What does any of this have to do with literacy? How will we know if we are being lied to? How do we know when to challenge an answer? Or even when to ask a question? How do we know what question to ask?

Had I not had the Kafkaesque experience of serving on the Detroit School Board under Emergency Management ( a public act which stripped all majority Black cities in Michigan of their right to govern themselves, giving all power to one person who had full immunity and no oversight- as in Flint, where the water was poisoned, in Benton Harbor where the public park was handed off to a developer, in Detroit, the Grand Bargain for Bankers took our water, our pensions, our Belle Isle, our libraries and schools and stripped them of all value and handed them back to us when "democracy was restored " and there was nothing left.


Had I not with my own eyes witnessed Governor Snyder lie to a Congressional Committee about the Flint water, lie to his counterpart /bankruptcy Judge Rhodes about Detroit Public Schools, I would not have known to challenge the closing of the libraries.


Bowen Branch will not be closed, according to an Instagram posting sent out by the Commission today.


When certain voices urge caution about "sounding alarms," it's clear the alarm is late.

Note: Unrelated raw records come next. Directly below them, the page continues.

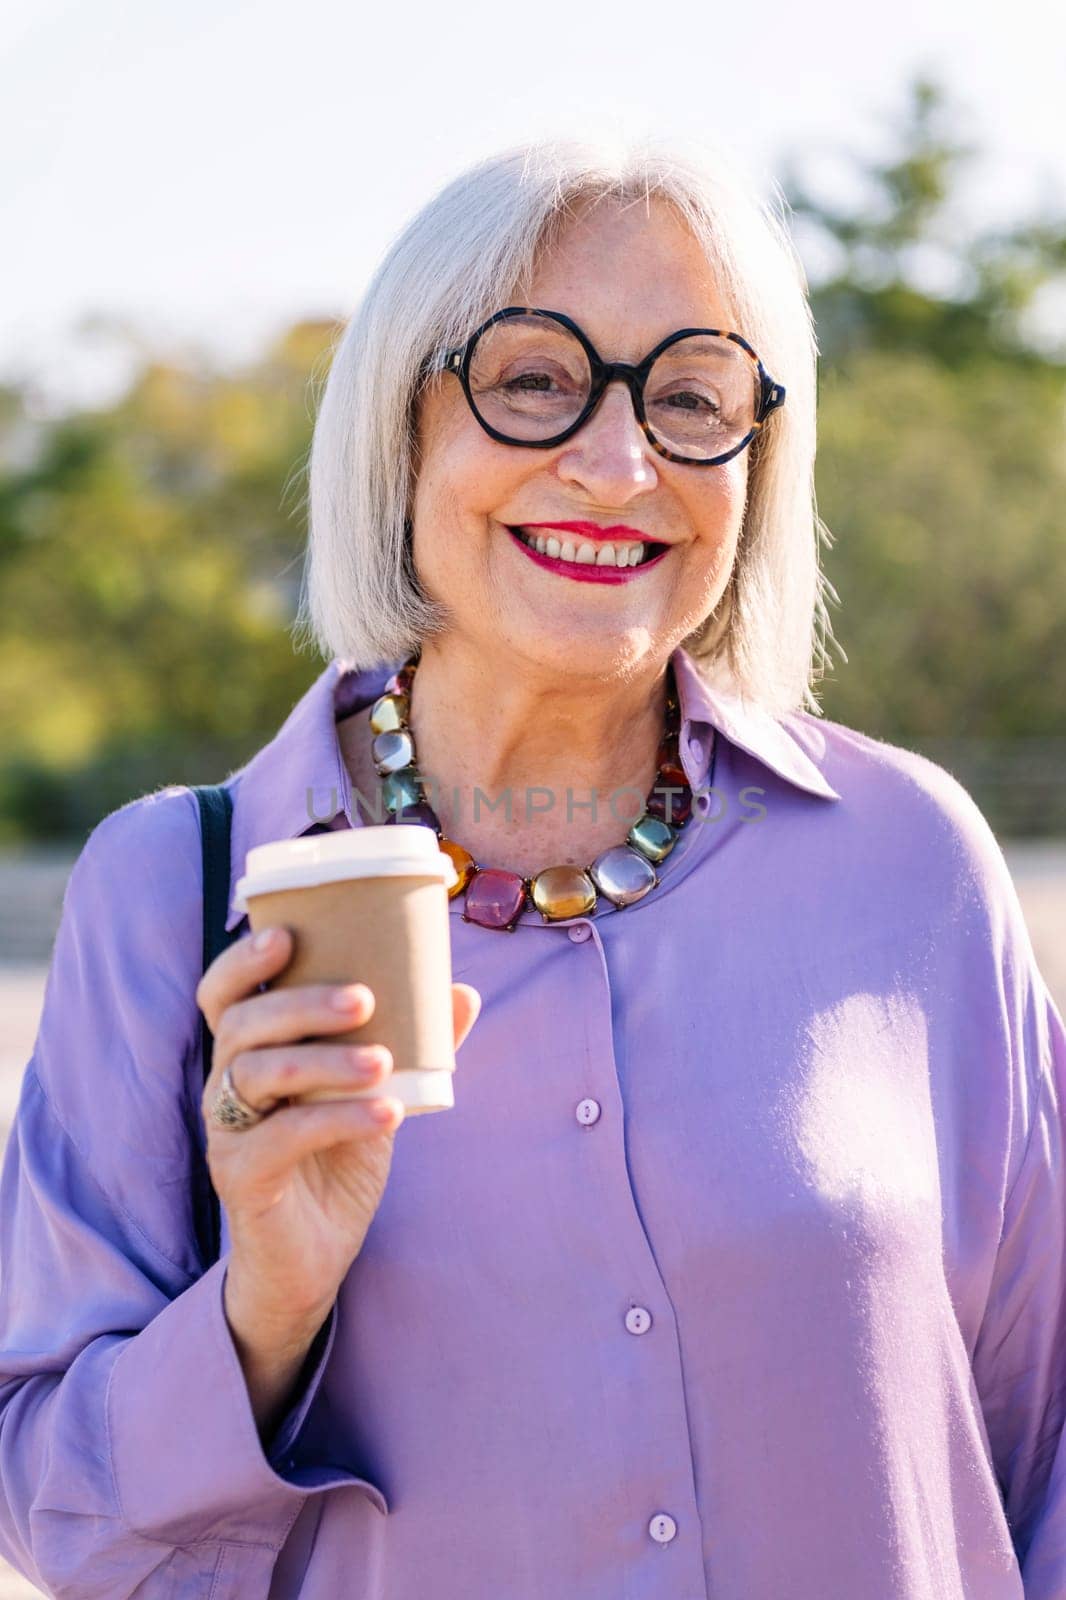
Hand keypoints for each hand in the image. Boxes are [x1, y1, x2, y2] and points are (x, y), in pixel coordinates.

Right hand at [197, 925, 480, 1342]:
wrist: (313, 1255)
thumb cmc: (337, 1158)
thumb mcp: (376, 1092)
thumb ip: (415, 1044)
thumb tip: (463, 991)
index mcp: (251, 1052)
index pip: (224, 994)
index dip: (244, 960)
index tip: (287, 934)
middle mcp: (226, 1083)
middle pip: (241, 1024)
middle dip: (300, 1004)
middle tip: (364, 999)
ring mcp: (228, 1131)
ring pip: (256, 1074)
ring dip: (324, 1061)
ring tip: (385, 1061)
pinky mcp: (242, 1177)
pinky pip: (280, 1138)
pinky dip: (337, 1119)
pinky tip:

When there is no accountability and no transparency and certain voices warn us not to respond to rumors, it's clear there is reason to be alarmed. After all, what else have we got to do when everyone is quarantined and there's nothing opened and so many people are furloughed. Why not raise hell? What do we have to lose? Or gain? Let's keep reading. Keep writing, Keep gathering and if you hear something, say something. Keep the pressure up so we don't lose our libraries.